Top of PROVIDED DATA
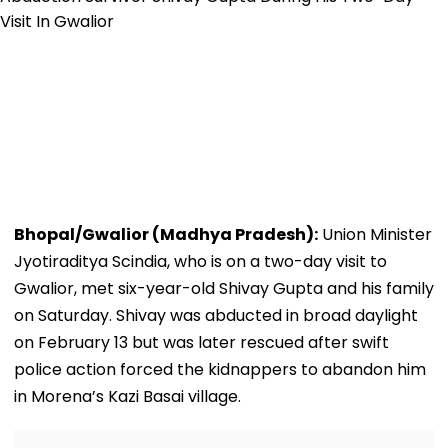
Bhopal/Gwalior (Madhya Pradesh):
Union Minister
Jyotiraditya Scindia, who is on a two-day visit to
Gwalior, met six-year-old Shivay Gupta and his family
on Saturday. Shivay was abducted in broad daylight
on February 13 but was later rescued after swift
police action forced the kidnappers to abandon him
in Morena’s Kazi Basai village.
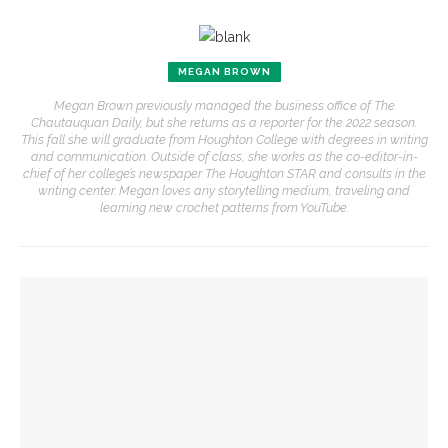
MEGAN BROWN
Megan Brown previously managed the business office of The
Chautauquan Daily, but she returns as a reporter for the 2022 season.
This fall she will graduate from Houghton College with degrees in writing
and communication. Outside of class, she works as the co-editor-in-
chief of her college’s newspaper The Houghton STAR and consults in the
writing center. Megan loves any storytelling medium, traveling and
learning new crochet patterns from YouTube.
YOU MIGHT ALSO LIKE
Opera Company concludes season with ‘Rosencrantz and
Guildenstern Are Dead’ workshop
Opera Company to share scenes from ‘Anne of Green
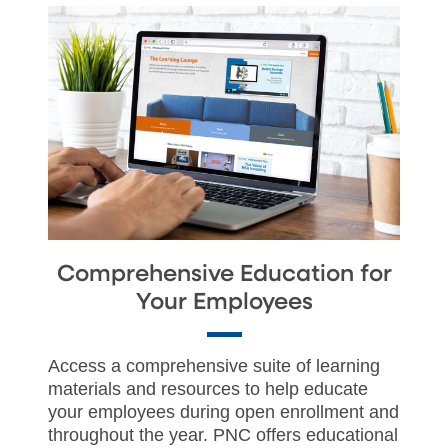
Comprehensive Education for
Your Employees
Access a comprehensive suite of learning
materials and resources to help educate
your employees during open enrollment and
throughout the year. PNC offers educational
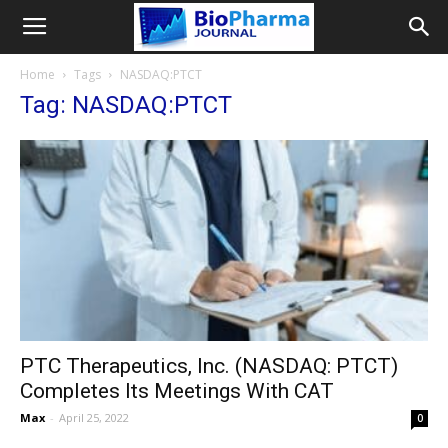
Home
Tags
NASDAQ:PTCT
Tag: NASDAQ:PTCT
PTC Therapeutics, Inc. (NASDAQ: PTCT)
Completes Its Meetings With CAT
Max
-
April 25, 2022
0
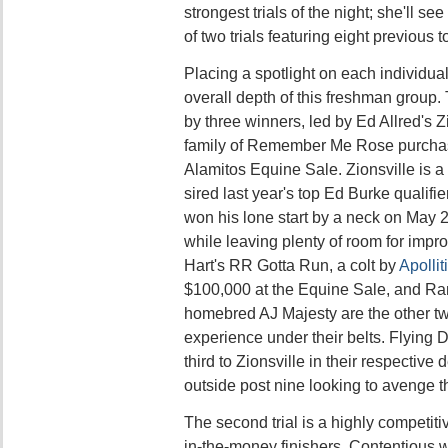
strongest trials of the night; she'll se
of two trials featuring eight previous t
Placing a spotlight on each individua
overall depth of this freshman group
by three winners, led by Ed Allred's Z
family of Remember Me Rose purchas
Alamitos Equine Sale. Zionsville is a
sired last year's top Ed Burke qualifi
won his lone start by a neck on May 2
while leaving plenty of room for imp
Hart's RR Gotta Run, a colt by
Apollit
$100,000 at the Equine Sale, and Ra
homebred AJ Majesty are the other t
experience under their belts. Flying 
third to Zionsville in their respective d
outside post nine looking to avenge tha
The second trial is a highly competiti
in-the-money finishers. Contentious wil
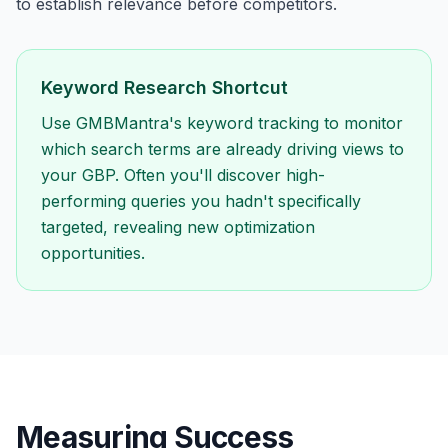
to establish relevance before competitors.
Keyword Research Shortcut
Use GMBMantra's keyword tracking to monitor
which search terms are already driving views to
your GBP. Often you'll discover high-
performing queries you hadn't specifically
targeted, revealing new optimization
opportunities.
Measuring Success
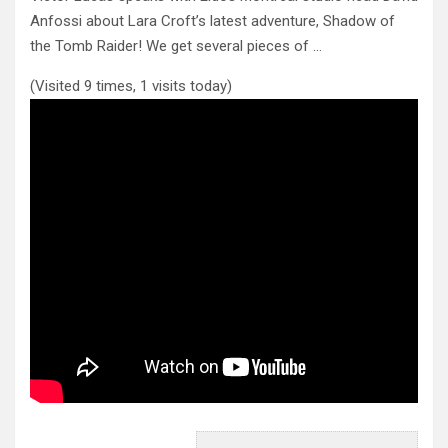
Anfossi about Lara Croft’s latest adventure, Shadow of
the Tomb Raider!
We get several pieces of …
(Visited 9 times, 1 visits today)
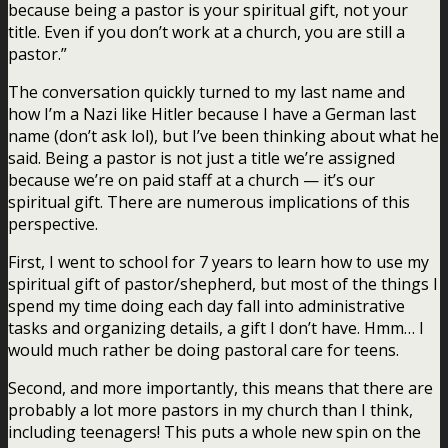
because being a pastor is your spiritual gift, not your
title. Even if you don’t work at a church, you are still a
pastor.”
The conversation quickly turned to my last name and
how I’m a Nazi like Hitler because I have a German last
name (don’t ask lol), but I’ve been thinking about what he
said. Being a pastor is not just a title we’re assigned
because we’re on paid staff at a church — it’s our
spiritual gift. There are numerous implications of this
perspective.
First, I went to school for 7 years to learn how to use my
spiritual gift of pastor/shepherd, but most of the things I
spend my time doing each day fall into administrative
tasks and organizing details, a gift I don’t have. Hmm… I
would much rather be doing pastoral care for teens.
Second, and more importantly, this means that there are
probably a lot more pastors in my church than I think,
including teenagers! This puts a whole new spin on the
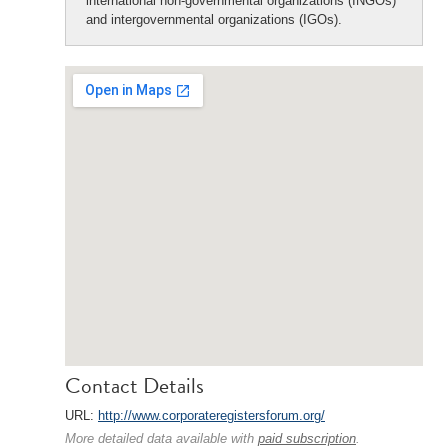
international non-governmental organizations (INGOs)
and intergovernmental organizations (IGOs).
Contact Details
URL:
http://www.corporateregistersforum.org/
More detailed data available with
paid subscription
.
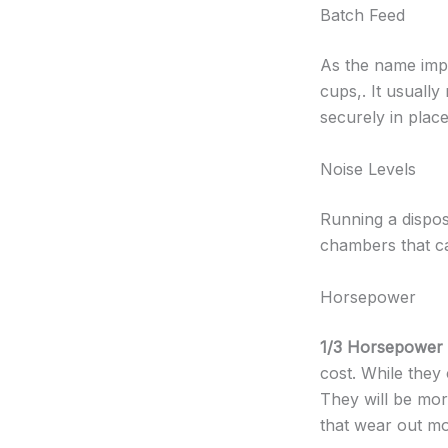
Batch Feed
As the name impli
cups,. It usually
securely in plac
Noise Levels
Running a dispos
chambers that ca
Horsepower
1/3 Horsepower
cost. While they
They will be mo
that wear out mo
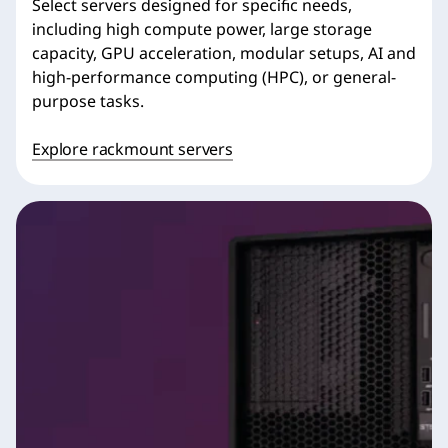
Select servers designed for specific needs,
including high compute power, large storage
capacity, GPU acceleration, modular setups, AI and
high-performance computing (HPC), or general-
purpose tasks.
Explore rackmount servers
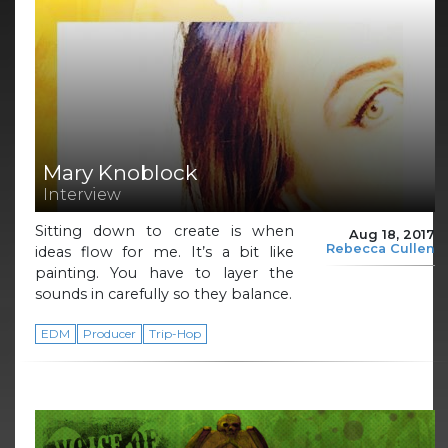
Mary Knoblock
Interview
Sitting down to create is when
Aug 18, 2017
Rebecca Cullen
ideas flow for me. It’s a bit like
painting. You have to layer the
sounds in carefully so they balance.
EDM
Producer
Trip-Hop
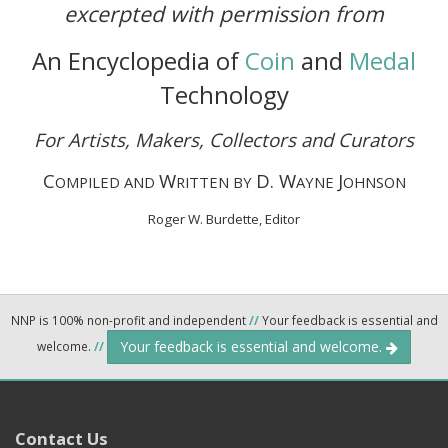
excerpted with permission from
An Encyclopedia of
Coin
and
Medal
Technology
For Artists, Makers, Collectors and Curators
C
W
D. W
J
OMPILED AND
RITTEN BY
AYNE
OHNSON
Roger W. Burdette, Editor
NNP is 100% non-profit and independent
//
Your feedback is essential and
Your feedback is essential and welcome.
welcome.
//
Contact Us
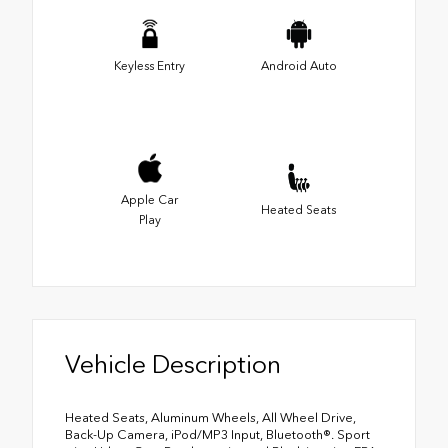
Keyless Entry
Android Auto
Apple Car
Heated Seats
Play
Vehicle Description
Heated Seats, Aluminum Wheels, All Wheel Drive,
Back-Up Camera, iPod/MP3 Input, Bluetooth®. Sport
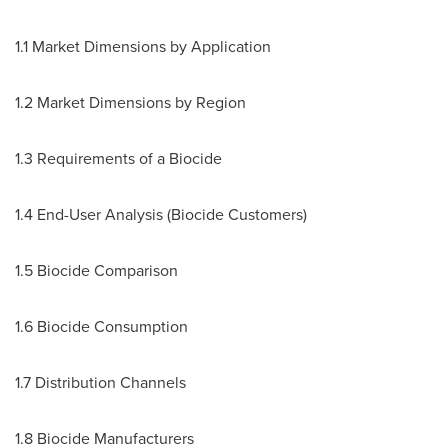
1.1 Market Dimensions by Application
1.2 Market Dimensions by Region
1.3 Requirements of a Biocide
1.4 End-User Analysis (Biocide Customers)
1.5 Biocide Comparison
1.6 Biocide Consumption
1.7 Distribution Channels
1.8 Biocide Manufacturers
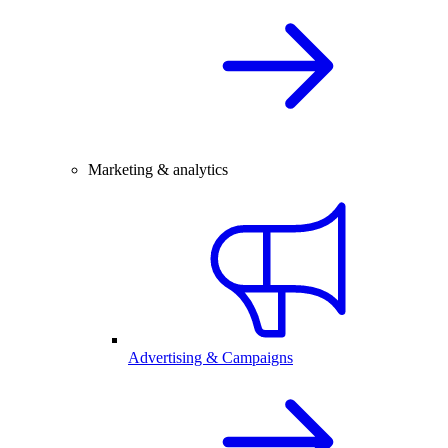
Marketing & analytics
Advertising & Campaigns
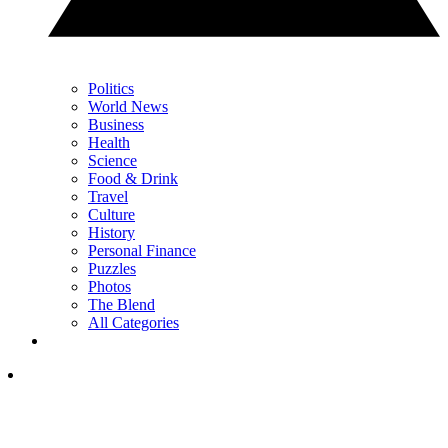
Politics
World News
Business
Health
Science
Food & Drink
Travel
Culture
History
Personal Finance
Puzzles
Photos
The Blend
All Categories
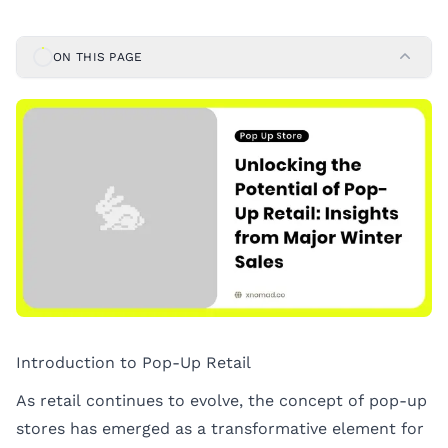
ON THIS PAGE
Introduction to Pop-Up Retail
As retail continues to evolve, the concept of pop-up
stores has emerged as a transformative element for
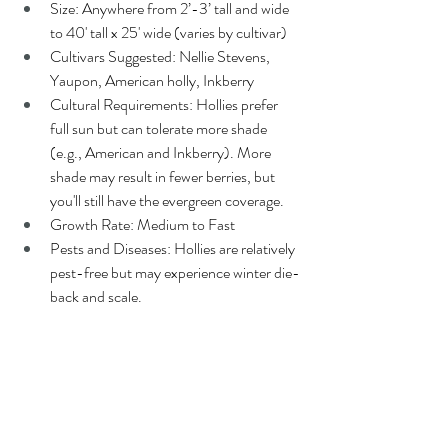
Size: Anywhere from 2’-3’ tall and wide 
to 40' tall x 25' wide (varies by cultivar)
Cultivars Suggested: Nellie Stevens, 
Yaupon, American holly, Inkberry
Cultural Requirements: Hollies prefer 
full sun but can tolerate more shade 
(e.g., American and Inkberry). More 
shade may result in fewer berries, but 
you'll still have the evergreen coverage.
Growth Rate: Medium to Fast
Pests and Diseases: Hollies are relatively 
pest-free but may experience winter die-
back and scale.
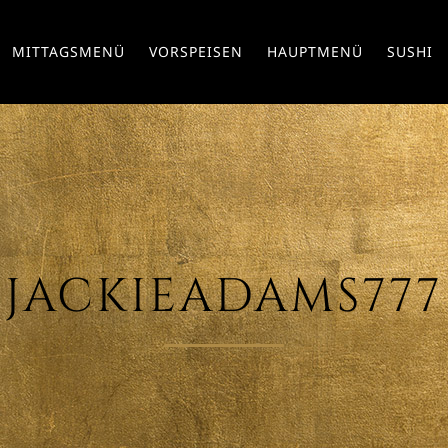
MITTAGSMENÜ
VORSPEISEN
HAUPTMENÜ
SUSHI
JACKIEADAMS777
Bottom of PROVIDED DATA
Give back exactly the lines from the opening of the listing through the line holding "in-the-money finishers. Contentious wil", both ends included, with every picture omitted.

• SOLUTION BELOW:
Bhopal/Gwalior (Madhya Pradesh):
Union Minister
Jyotiraditya Scindia, who is on a two-day visit to
Gwalior, met six-year-old Shivay Gupta and his family
on Saturday. Shivay was abducted in broad daylight
on February 13 but was later rescued after swift
police action forced the kidnappers to abandon him
in Morena’s Kazi Basai village.
MEGAN BROWN
Megan Brown previously managed the business office of The
Chautauquan Daily, but she returns as a reporter for the 2022 season.
This fall she will graduate from Houghton College with degrees in writing
and communication. Outside of class, she works as the co-editor-in-
chief of her college’s newspaper The Houghton STAR and consults in the
writing center. Megan loves any storytelling medium, traveling and
learning new crochet patterns from YouTube.
YOU MIGHT ALSO LIKE
Opera Company concludes season with ‘Rosencrantz and
Guildenstern Are Dead’ workshop
Opera Company to share scenes from ‘Anne of Green
Comprehensive Education for
Your Employees
Access a comprehensive suite of learning
materials and resources to help educate
your employees during open enrollment and
throughout the year. PNC offers educational
Home
Tags
NASDAQ:PTCT
Tag: NASDAQ:PTCT
PTC Therapeutics, Inc. (NASDAQ: PTCT)
Completes Its Meetings With CAT
Max
-
April 25, 2022
0
strongest trials of the night; she'll se
of two trials featuring eight previous t
Placing a spotlight on each individua
overall depth of this freshman group
by three winners, led by Ed Allred's Z
family of Remember Me Rose purchas
Alamitos Equine Sale. Zionsville is a
sired last year's top Ed Burke qualifi
won his lone start by a neck on May 2
while leaving plenty of room for imp
Hart's RR Gotta Run, a colt by
Apollit
$100,000 at the Equine Sale, and Ra
homebred AJ Majesty are the other t
experience under their belts. Flying 
third to Zionsville in their respective d
outside post nine looking to avenge tha
The second trial is a highly competiti
in-the-money finishers. Contentious wil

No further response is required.